Thank you for the feedback and we very much appreciate it. Local models now supported in new release v0.2.0
We have implemented local models through two main approaches:
1. Ollama Integration
The easiest way to get started with local models. ADK-Rust has native Ollama support, so you can run any model available through Ollama (Llama, Mistral, Gemma, etc.) locally.
See: Ollama Documentation
For Ollama (no key, just run: ollama serve) and simple project like the one below:
use adk_rust::prelude::*;
use adk_rust::Launcher;
#[tokio::main]
async fn main() -> AnyhowResult<()> {
dotenvy::dotenv().ok();
// Requires: ollama serve && ollama pull llama3.2
let model = OllamaModel::new(OllamaConfig::new("llama3.2"))?;
let agent = LlmAgentBuilder::new("assistant")
.instruction("You are a helpful assistant.")
.model(Arc::new(model))
.build()?;
Launcher::new(Arc::new(agent)).run().await?;
Ok(())
}
2. mistral.rs Integration
For high-performance local inference, we've integrated mistral.rs directly. This gives you native Rust performance for local model execution without external dependencies.

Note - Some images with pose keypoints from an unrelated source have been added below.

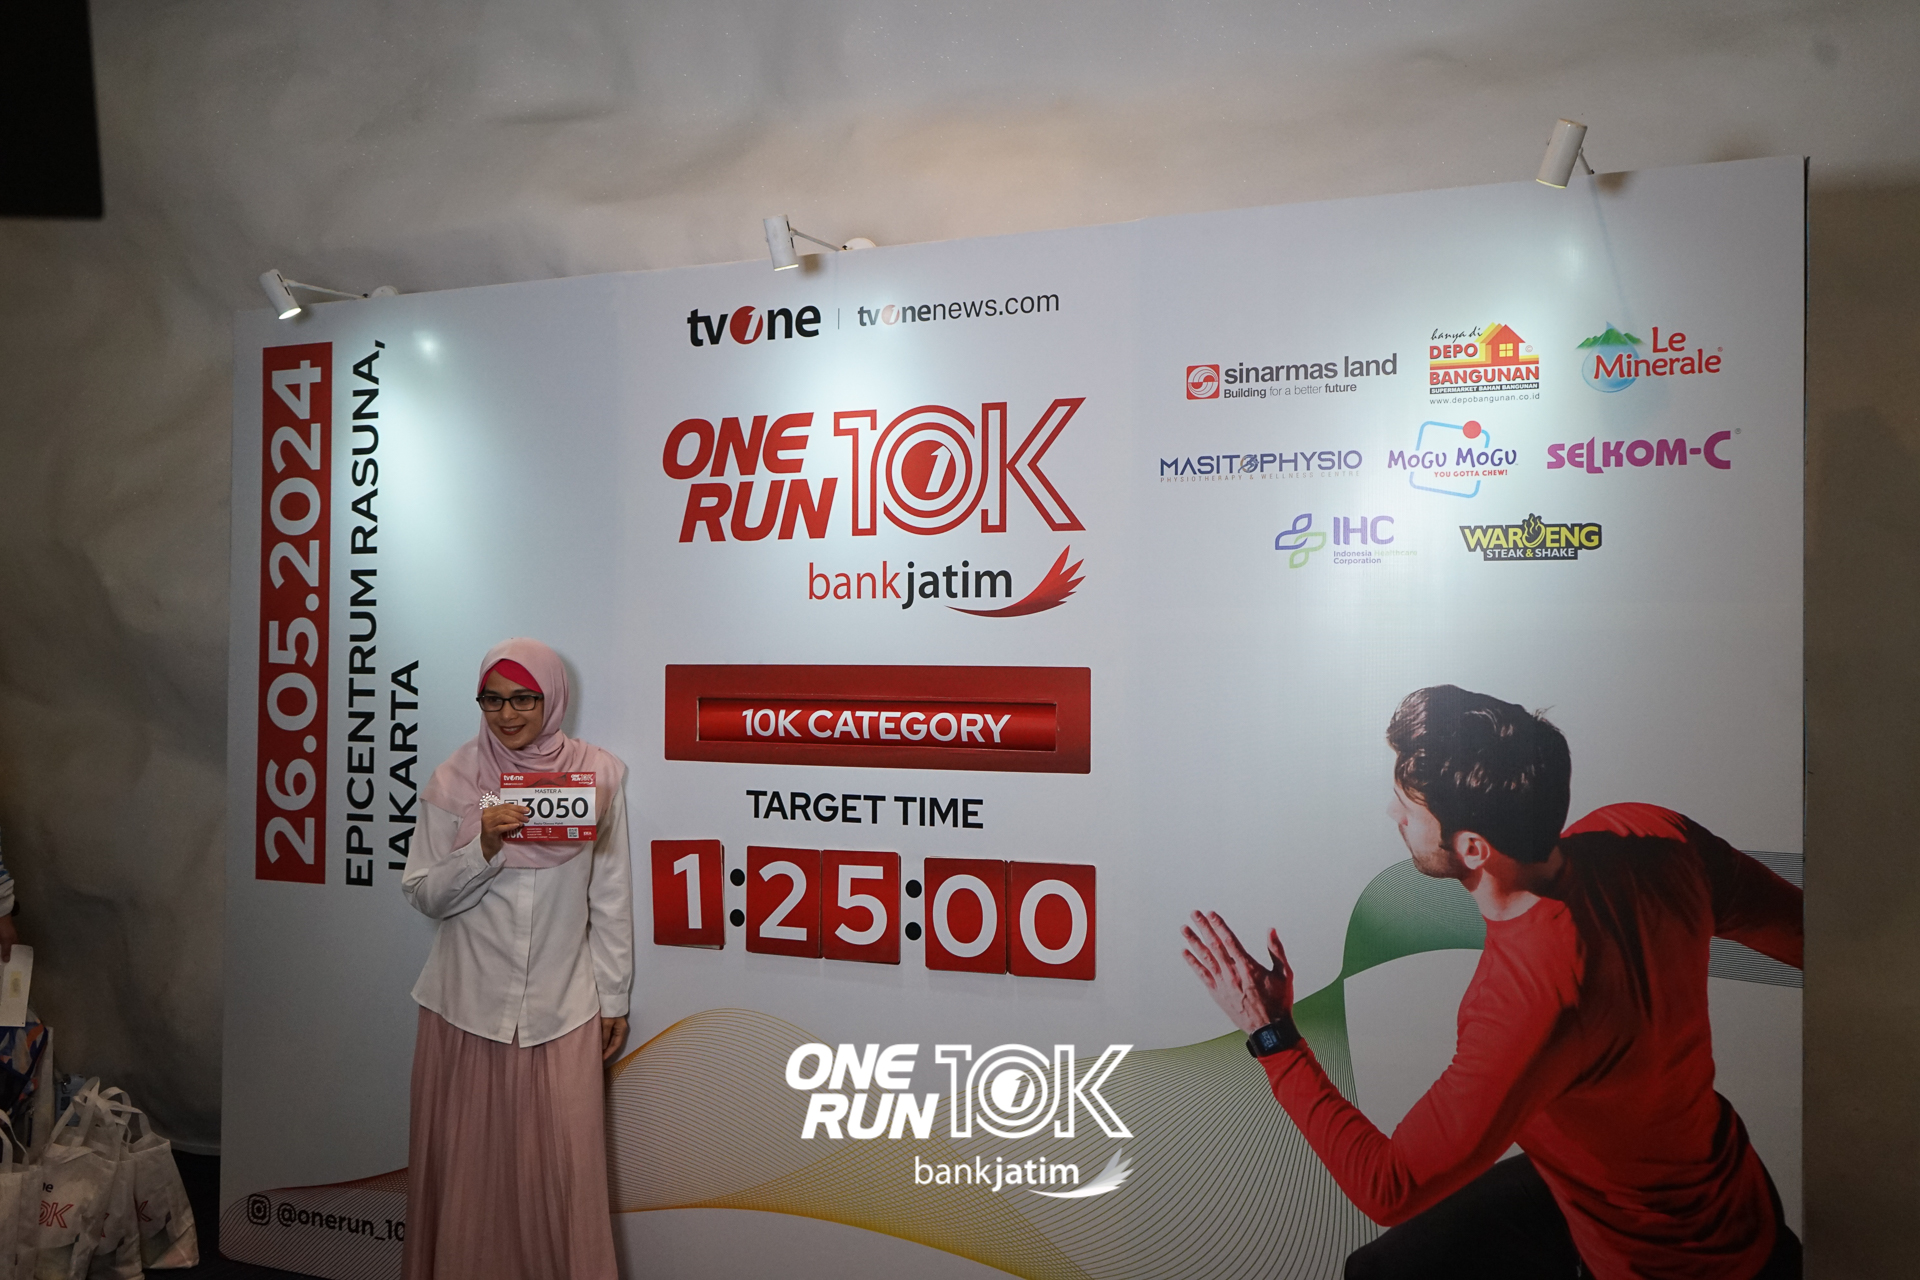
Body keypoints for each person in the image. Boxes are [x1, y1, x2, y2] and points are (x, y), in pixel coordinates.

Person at [1183, 685, 1803, 1280]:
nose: (1393, 814)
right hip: (1706, 1186)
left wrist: (1272, 1034)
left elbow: (1387, 1187)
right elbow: (1809, 934)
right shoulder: (1650, 835)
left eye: (1408, 808)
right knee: (1382, 1270)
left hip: (1664, 1259)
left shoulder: (1527, 1001)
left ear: (1474, 848)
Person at [401, 638, 633, 1280]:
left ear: (552, 697)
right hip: (464, 1011)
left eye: (524, 699)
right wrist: (482, 846)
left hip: (563, 1010)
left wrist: (613, 997)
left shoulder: (599, 777)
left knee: (563, 1177)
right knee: (469, 1182)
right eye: (493, 700)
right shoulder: (457, 781)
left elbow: (610, 896)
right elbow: (423, 894)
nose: (508, 715)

See: mistral.rs Documentation
For native local inference without external dependencies, use the adk-mistralrs crate:
use adk_mistralrs::{MistralRsModel, MistralRsConfig, ModelSource, QuantizationLevel};
use adk_agent::LlmAgentBuilder;
use std::sync::Arc;
#[tokio::main]
async fn main() -> anyhow::Result<()> {
// Load model with ISQ quantization for reduced memory
let config = MistralRsConfig::builder()
.model_source(ModelSource::huggingface("microsoft/Phi-3.5-mini-instruct"))

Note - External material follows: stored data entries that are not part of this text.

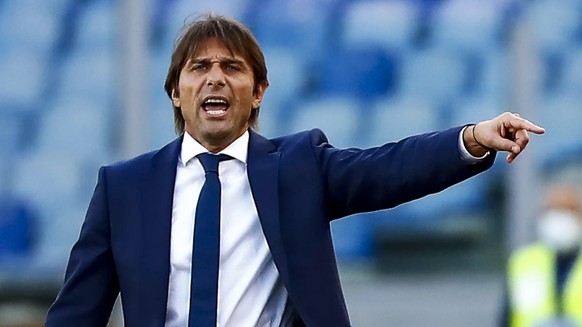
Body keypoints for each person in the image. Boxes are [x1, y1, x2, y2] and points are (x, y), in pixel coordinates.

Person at [45, 14, 545, 327]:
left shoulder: (298, 167)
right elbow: (77, 312)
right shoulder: (124, 188)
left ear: (258, 91)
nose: (215, 77)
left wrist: (473, 137)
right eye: (198, 67)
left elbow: (388, 169)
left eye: (233, 67)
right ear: (176, 92)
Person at [501, 184, 582, 327]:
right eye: (552, 211)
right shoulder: (523, 262)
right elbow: (506, 317)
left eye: (566, 211)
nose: (558, 221)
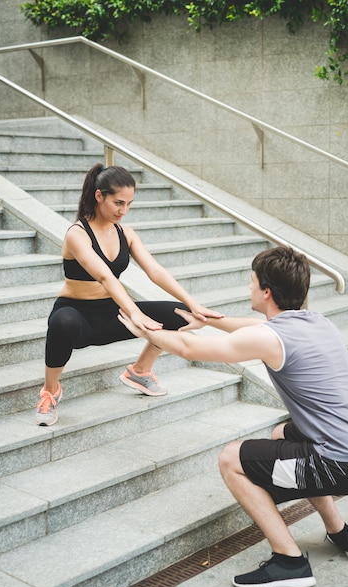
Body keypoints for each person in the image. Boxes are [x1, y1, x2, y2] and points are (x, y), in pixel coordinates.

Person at [117, 245, 348, 587]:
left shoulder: (270, 337)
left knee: (231, 458)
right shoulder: (318, 322)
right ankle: (341, 532)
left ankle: (289, 562)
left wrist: (143, 329)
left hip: (345, 463)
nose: (248, 288)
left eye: (251, 282)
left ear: (265, 291)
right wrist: (207, 320)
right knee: (282, 434)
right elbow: (250, 326)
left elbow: (189, 349)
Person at [35, 163, 223, 426]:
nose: (123, 211)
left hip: (112, 312)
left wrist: (194, 303)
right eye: (118, 203)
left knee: (180, 314)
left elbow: (155, 271)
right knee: (61, 323)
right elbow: (104, 276)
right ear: (99, 196)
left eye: (129, 204)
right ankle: (50, 391)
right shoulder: (77, 234)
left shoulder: (126, 234)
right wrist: (134, 314)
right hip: (77, 312)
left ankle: (140, 371)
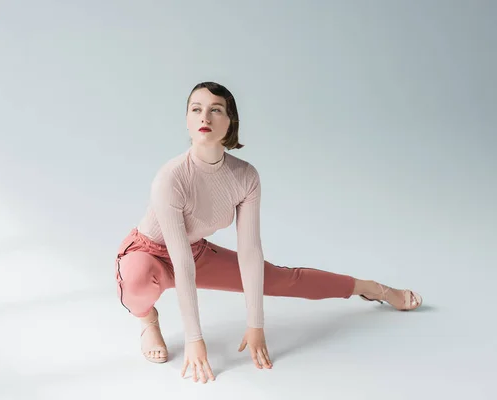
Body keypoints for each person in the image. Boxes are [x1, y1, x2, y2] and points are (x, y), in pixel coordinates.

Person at [114, 81, 423, 384]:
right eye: (196, 109)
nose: (204, 118)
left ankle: (373, 288)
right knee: (138, 278)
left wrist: (256, 325)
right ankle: (147, 319)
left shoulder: (244, 176)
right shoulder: (170, 178)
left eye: (215, 110)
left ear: (231, 120)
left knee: (278, 278)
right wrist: (195, 338)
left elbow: (250, 252)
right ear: (187, 120)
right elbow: (180, 263)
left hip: (196, 251)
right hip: (149, 252)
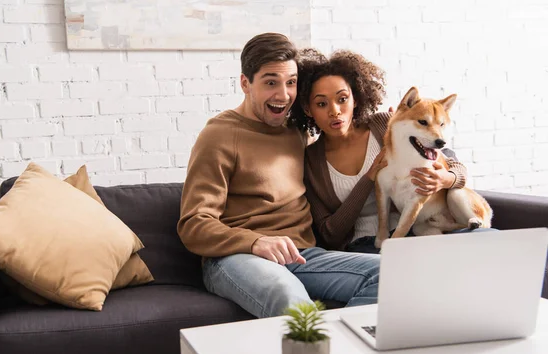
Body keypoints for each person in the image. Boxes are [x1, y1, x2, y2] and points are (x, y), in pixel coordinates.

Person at [177, 33, 381, 319]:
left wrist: (396, 127)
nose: (283, 95)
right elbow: (193, 225)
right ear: (245, 83)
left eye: (291, 82)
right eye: (271, 82)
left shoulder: (295, 131)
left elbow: (340, 131)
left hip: (301, 255)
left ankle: (342, 351)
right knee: (289, 297)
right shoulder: (219, 136)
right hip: (237, 258)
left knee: (389, 275)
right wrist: (255, 241)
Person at [287, 48, 468, 254]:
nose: (335, 111)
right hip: (366, 246)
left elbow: (451, 162)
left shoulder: (383, 125)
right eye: (321, 103)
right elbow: (329, 233)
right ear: (308, 109)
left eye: (343, 99)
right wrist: (369, 177)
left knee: (487, 241)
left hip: (417, 233)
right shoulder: (311, 160)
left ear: (355, 98)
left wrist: (447, 179)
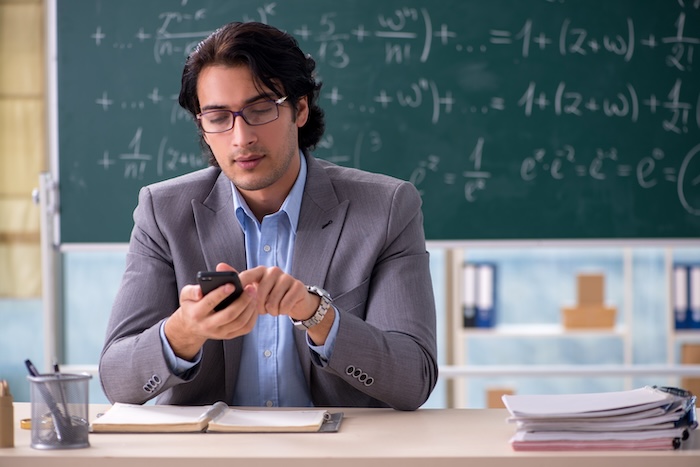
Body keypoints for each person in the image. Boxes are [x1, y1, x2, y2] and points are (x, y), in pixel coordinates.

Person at [99, 21, 438, 411]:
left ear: (300, 109)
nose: (241, 138)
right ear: (203, 127)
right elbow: (116, 381)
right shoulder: (163, 212)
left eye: (260, 109)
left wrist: (317, 314)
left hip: (334, 450)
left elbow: (413, 380)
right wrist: (184, 332)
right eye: (218, 118)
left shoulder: (387, 208)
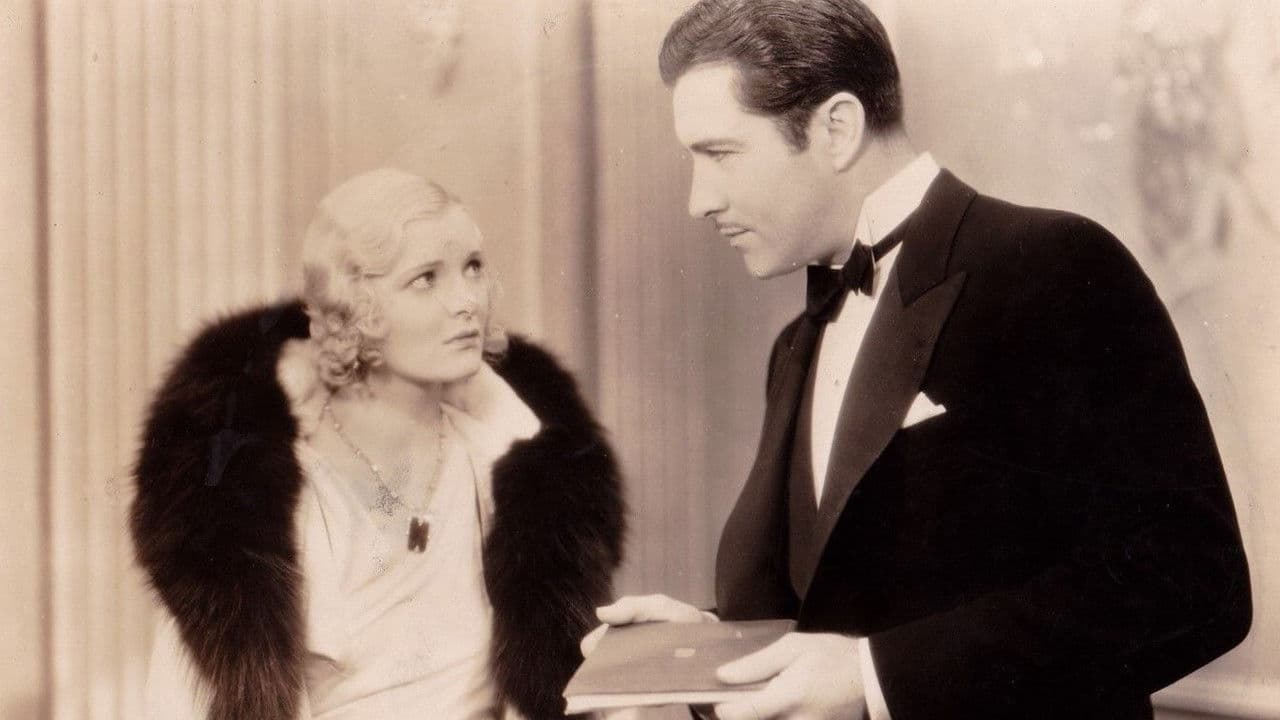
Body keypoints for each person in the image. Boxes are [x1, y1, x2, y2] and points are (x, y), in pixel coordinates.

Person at [586, 1, 1252, 718]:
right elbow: (836, 612)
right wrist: (707, 650)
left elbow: (1192, 580)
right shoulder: (795, 346)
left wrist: (875, 679)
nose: (699, 200)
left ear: (836, 129)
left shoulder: (1052, 266)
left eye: (719, 154)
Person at [131, 168, 625, 719]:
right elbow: (180, 704)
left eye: (473, 267)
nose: (466, 301)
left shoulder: (502, 464)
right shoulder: (264, 499)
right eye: (426, 279)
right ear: (355, 311)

.isq(QuantizationLevel::Q4_0)
.paged_attention(true)
.build();
let model = MistralRsModel::new(config).await?;
let agent = LlmAgentBuilder::new("local-assistant")
.instruction("You are a helpful assistant running locally.")
.model(Arc::new(model))
.build()?;
Ok(())
}
Note: adk-mistralrs is not on crates.io due to git dependencies.
Features: ISQ quantization, PagedAttention, multi-GPU splitting, LoRA/X-LoRA adapters, vision/speech/diffusion models, MCP integration.